23.04.2008 | Trunkenheitsfahrt
Feststellungen zur vorsätzlichen Trunkenheitsfahrt
Zum erforderlichen Umfang der Feststellungen bei einer vorsätzlichen Trunkenheitsfahrt (OLG Hamm 22.11.07, 3 Ss 484/07, Abruf-Nr. 081002). |
Sachverhalt und Entscheidungsgründe
Das LG hat den Angeklagten wegen einer vorsätzlichen Trunkenheitsfahrt nach § 316 StGB verurteilt. Seine Revision hatte Erfolg.

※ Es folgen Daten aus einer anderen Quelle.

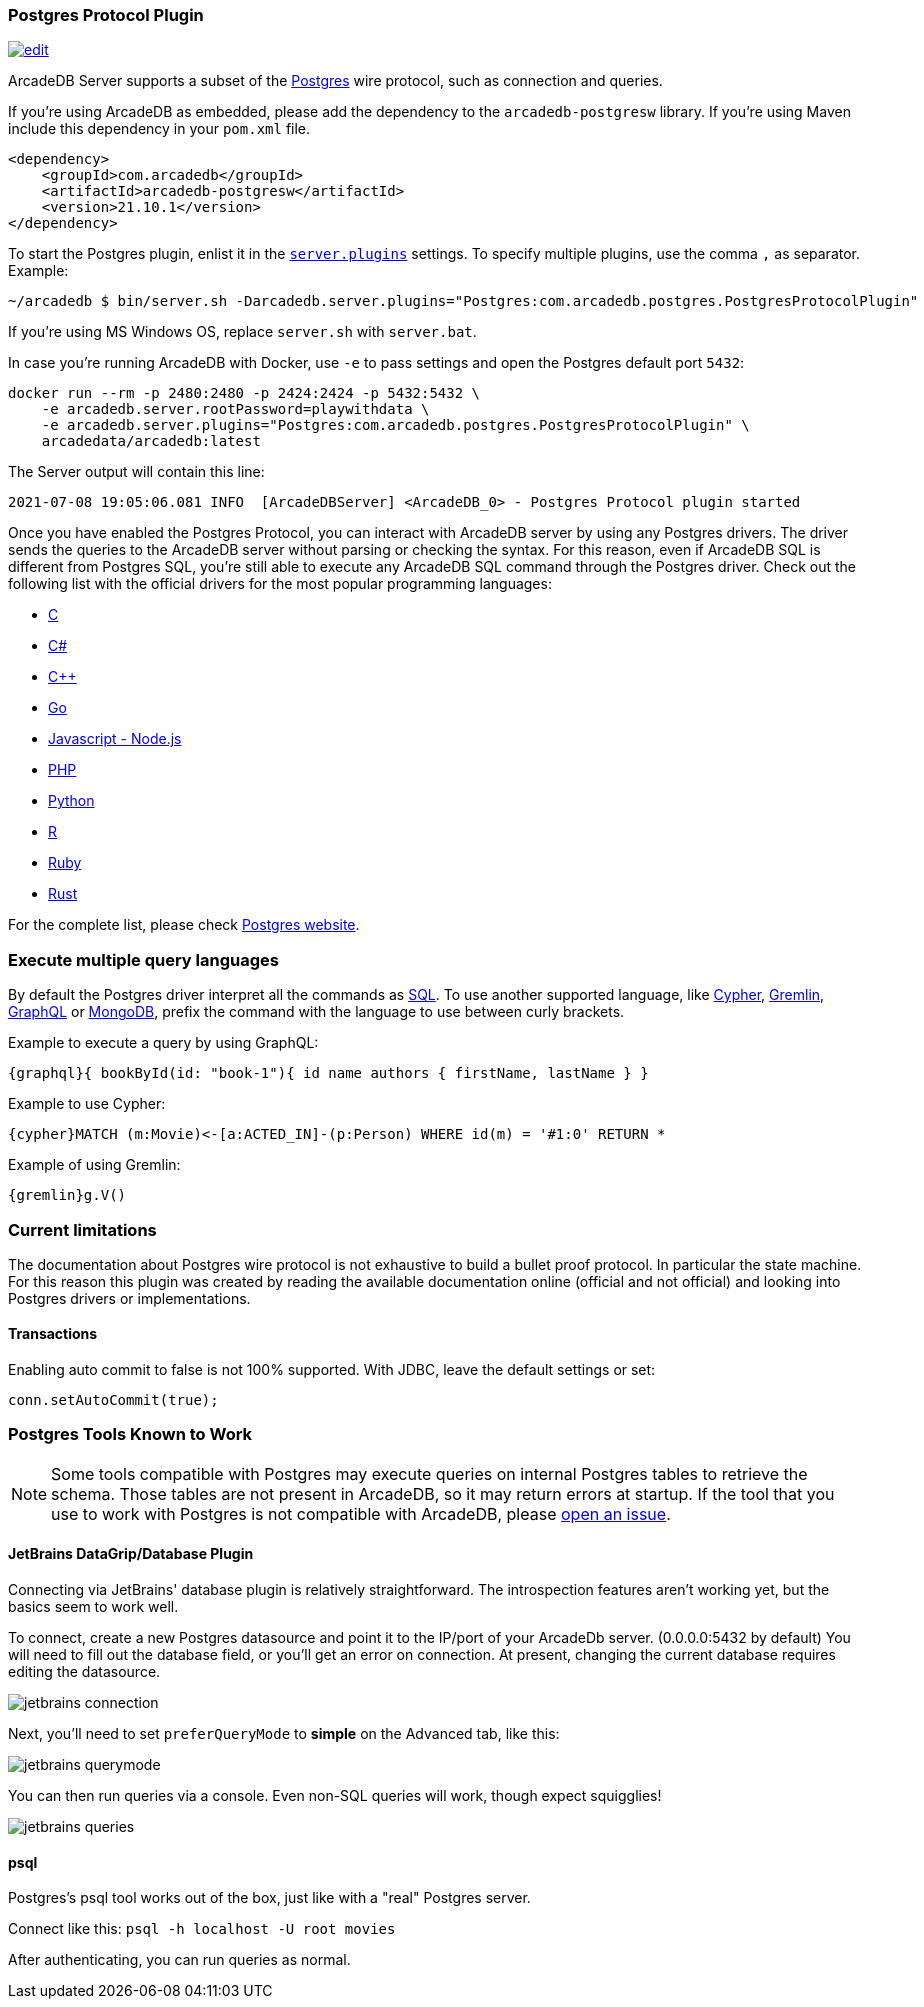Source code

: [[Postgres-Driver]]
=== Postgres Protocol Plugin

image:../images/edit.png[link="https://github.com/ArcadeData/arcadedb-docs/blob/main/src/main/asciidoc/api/postgres.adoc" float=right]

ArcadeDB Server supports a subset of the https://postgres.com[Postgres] wire protocol, such as connection and queries.

If you're using ArcadeDB as embedded, please add the dependency to the `arcadedb-postgresw` library.
If you're using Maven include this dependency in your `pom.xml` file.

```xml
<dependency>
    <groupId>com.arcadedb</groupId>
    <artifactId>arcadedb-postgresw</artifactId>
    <version>21.10.1</version>
</dependency>
```

To start the Postgres plugin, enlist it in the <<#_settings,`server.plugins`>> settings.
To specify multiple plugins, use the comma `,` as separator.
Example:

```shell
~/arcadedb $ bin/server.sh -Darcadedb.server.plugins="Postgres:com.arcadedb.postgres.PostgresProtocolPlugin"
```

If you're using MS Windows OS, replace `server.sh` with `server.bat`.

In case you're running ArcadeDB with Docker, use `-e` to pass settings and open the Postgres default port `5432`:

```shell
docker run --rm -p 2480:2480 -p 2424:2424 -p 5432:5432 \
    -e arcadedb.server.rootPassword=playwithdata \
    -e arcadedb.server.plugins="Postgres:com.arcadedb.postgres.PostgresProtocolPlugin" \
    arcadedata/arcadedb:latest
```

The Server output will contain this line:

```
2021-07-08 19:05:06.081 INFO  [ArcadeDBServer] <ArcadeDB_0> - Postgres Protocol plugin started
```

Once you have enabled the Postgres Protocol, you can interact with ArcadeDB server by using any Postgres drivers.
The driver sends the queries to the ArcadeDB server without parsing or checking the syntax.
For this reason, even if ArcadeDB SQL is different from Postgres SQL, you're still able to execute any ArcadeDB SQL command through the Postgres driver.
Check out the following list with the official drivers for the most popular programming languages:

- https://www.postgresql.org/docs/current/libpq.html[C]
- https://www.npgsql.org/[C#]
- http://pqxx.org/development/libpqxx/[C++]
- https://github.com/lib/pq[Go]
- https://github.com/brianc/node-postgres[Javascript - Node.js]
- https://www.php.net/manual/en/book.pgsql.php[PHP]
- https://github.com/MagicStack/asyncpg[Python]
- https://cran.r-project.org/web/packages/RPostgreSQL/index.html[R]
- https://github.com/ged/ruby-pg[Ruby]
- https://github.com/sfackler/rust-postgres[Rust]

For the complete list, please check https://wiki.postgresql.org/wiki/List_of_drivers[Postgres website].

=== Execute multiple query languages

By default the Postgres driver interpret all the commands as <<SQL,SQL>>. To use another supported language, like <<Cypher,Cypher>>, <<Gremlin-API,Gremlin>>, <<GraphQL,GraphQL>> or <<MongoDB-API,MongoDB>>, prefix the command with the language to use between curly brackets.

Example to execute a query by using GraphQL:

```graphql
{graphql}{ bookById(id: "book-1"){ id name authors { firstName, lastName } }
```

Example to use Cypher:

```cypher
{cypher}MATCH (m:Movie)<-[a:ACTED_IN]-(p:Person) WHERE id(m) = '#1:0' RETURN *
```

Example of using Gremlin:

```cypher
{gremlin}g.V()
```

=== Current limitations

The documentation about Postgres wire protocol is not exhaustive to build a bullet proof protocol.
In particular the state machine.
For this reason this plugin was created by reading the available documentation online (official and not official) and looking into Postgres drivers or implementations.

==== Transactions

Enabling auto commit to false is not 100% supported. With JDBC, leave the default settings or set:

```java
conn.setAutoCommit(true);
```

=== Postgres Tools Known to Work

NOTE: Some tools compatible with Postgres may execute queries on internal Postgres tables to retrieve the schema.
Those tables are not present in ArcadeDB, so it may return errors at startup.
If the tool that you use to work with Postgres is not compatible with ArcadeDB, please https://github.com/ArcadeData/arcadedb/issues[open an issue].

==== JetBrains DataGrip/Database Plugin

Connecting via JetBrains' database plugin is relatively straightforward.
The introspection features aren't working yet, but the basics seem to work well.

To connect, create a new Postgres datasource and point it to the IP/port of your ArcadeDb server. (0.0.0.0:5432 by default) You will need to fill out the database field, or you'll get an error on connection.
At present, changing the current database requires editing the datasource.

image::../images/jetbrains-connection.png[]

Next, you'll need to set `preferQueryMode` to *simple* on the Advanced tab, like this:

image::../images/jetbrains-querymode.png[]

You can then run queries via a console.
Even non-SQL queries will work, though expect squigglies!

image::../images/jetbrains-queries.png[]

==== psql

Postgres's psql tool works out of the box, just like with a "real" Postgres server.

Connect like this:
`psql -h localhost -U root movies`

After authenticating, you can run queries as normal. 
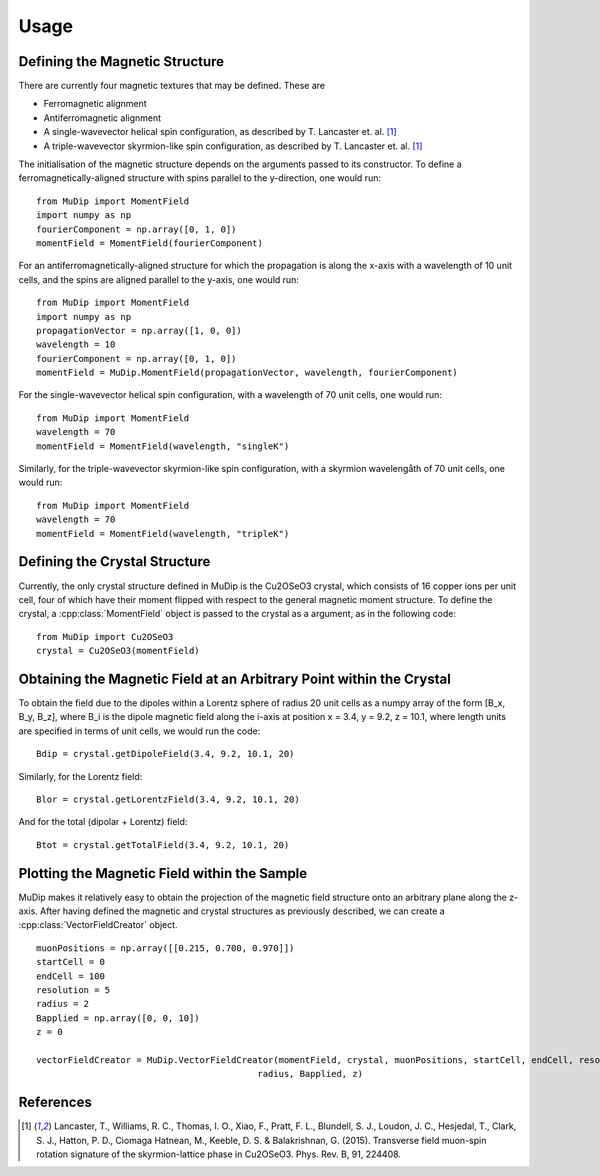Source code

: Usage
=====

Defining the Magnetic Structure
-------------------------------

There are currently four magnetic textures that may be defined. These are

* Ferromagnetic alignment
* Antiferromagnetic alignment
* A single-wavevector helical spin configuration, as described by T. Lancaster et. al. [1]_
* A triple-wavevector skyrmion-like spin configuration, as described by T. Lancaster et. al. [1]_

The initialisation of the magnetic structure depends on the arguments passed to its constructor. To define a ferromagnetically-aligned structure with spins parallel to the y-direction, one would run: ::

    from MuDip import MomentField
    import numpy as np
    fourierComponent = np.array([0, 1, 0])
    momentField = MomentField(fourierComponent)

For an antiferromagnetically-aligned structure for which the propagation is along the x-axis with a wavelength of 10 unit cells, and the spins are aligned parallel to the y-axis, one would run: ::

    from MuDip import MomentField
    import numpy as np
    propagationVector = np.array([1, 0, 0])
    wavelength = 10
    fourierComponent = np.array([0, 1, 0])
    momentField = MuDip.MomentField(propagationVector, wavelength, fourierComponent)

For the single-wavevector helical spin configuration, with a wavelength of 70 unit cells, one would run: ::

    from MuDip import MomentField
    wavelength = 70
    momentField = MomentField(wavelength, "singleK")

Similarly, for the triple-wavevector skyrmion-like spin configuration, with a skyrmion wavelengåth of 70 unit cells, one would run: ::

    from MuDip import MomentField
    wavelength = 70
    momentField = MomentField(wavelength, "tripleK")


Defining the Crystal Structure
------------------------------

Currently, the only crystal structure defined in MuDip is the Cu2OSeO3 crystal, which consists of 16 copper ions per unit cell, four of which have their moment flipped with respect to the general magnetic moment structure. To define the crystal, a :cpp:class:`MomentField` object is passed to the crystal as a argument, as in the following code: ::

    from MuDip import Cu2OSeO3
    crystal = Cu2OSeO3(momentField)


Obtaining the Magnetic Field at an Arbitrary Point within the Crystal
---------------------------------------------------------------------

To obtain the field due to the dipoles within a Lorentz sphere of radius 20 unit cells as a numpy array of the form [B_x, B_y, B_z], where B_i is the dipole magnetic field along the i-axis at position x = 3.4, y = 9.2, z = 10.1, where length units are specified in terms of unit cells, we would run the code: ::

    Bdip = crystal.getDipoleField(3.4, 9.2, 10.1, 20)

Similarly, for the Lorentz field: ::

    Blor = crystal.getLorentzField(3.4, 9.2, 10.1, 20)

And for the total (dipolar + Lorentz) field: ::

    Btot = crystal.getTotalField(3.4, 9.2, 10.1, 20)


Plotting the Magnetic Field within the Sample
---------------------------------------------

MuDip makes it relatively easy to obtain the projection of the magnetic field structure onto an arbitrary plane along the z-axis. After having defined the magnetic and crystal structures as previously described, we can create a :cpp:class:`VectorFieldCreator` object. ::

    muonPositions = np.array([[0.215, 0.700, 0.970]])
    startCell = 0
    endCell = 100
    resolution = 5
    radius = 2
    Bapplied = np.array([0, 0, 10])
    z = 0

    vectorFieldCreator = MuDip.VectorFieldCreator(momentField, crystal, muonPositions, startCell, endCell, resolution,
                                              radius, Bapplied, z)




References
----------

.. [1] Lancaster, T., Williams, R. C., Thomas, I. O., Xiao, F., Pratt, F. L., Blundell, S. J., Loudon, J. C., Hesjedal, T., Clark, S. J., Hatton, P. D., Ciomaga Hatnean, M., Keeble, D. S. & Balakrishnan, G. (2015). Transverse field muon-spin rotation signature of the skyrmion-lattice phase in Cu2OSeO3. Phys. Rev. B, 91, 224408.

Die Feststellungen sind lückenhaft, sie tragen die Verurteilung wegen vorsätzlicher Tat nicht. Es fehlen Feststellungen zu Umständen, die begründen, warum der Angeklagte seine Fahruntüchtigkeit gekannt bzw. für möglich gehalten haben soll. Die hohe Blutalkoholkonzentration (BAK) allein mag zwar ein Indiz sein. Es besteht jedoch kein Erfahrungssatz, dass bei hohen BAK-Werten von vorsätzlichem Handeln ausgegangen werden kann. Gerade ein hochgradig alkoholisierter Mensch kann sich für besonders fahrtüchtig halten. Neben der BAK wären Feststellungen erforderlich gewesen, unter welchen Umständen der Angeklagte welche Arten von Alkohol in welchen Mengen zu sich genommen hat (Feststellungen zum Trinkverlauf) und wie er sich während und nach der Tat verhalten hat. So hätten Ausfallerscheinungen vor oder während der Fahrt Indizien für Vorsatz sein können. Weitere Indizien können die Alkoholgewöhnung, der Zusammenhang des Trinkverhaltens mit dem Fahrtantritt, Intelligenz und verbleibende Selbstkritik sein. Auch die Warnwirkung einer vorhergehenden Verurteilung wegen § 316 StGB kann bei der Vorsatzprüfung berücksichtigt werden.
Praxishinweis
In der Praxis wird der Vorsatz bei einer Trunkenheitsfahrt häufig allein mit einer hohen BAK begründet. Das wird von den OLG immer wieder gerügt und führt zur Aufhebung des tatrichterlichen Urteils (vgl. z.B. die Rspr.-Nachweise bei Fischer, StGB, 55. Aufl., § 316 Rn. 9a, zuletzt auch OLG Hamm NZV 05, 161 m.w.N.; LG Potsdam BA 04, 540). Wir haben über die damit zusammenhängenden Fragen in VA 01, 34 berichtet.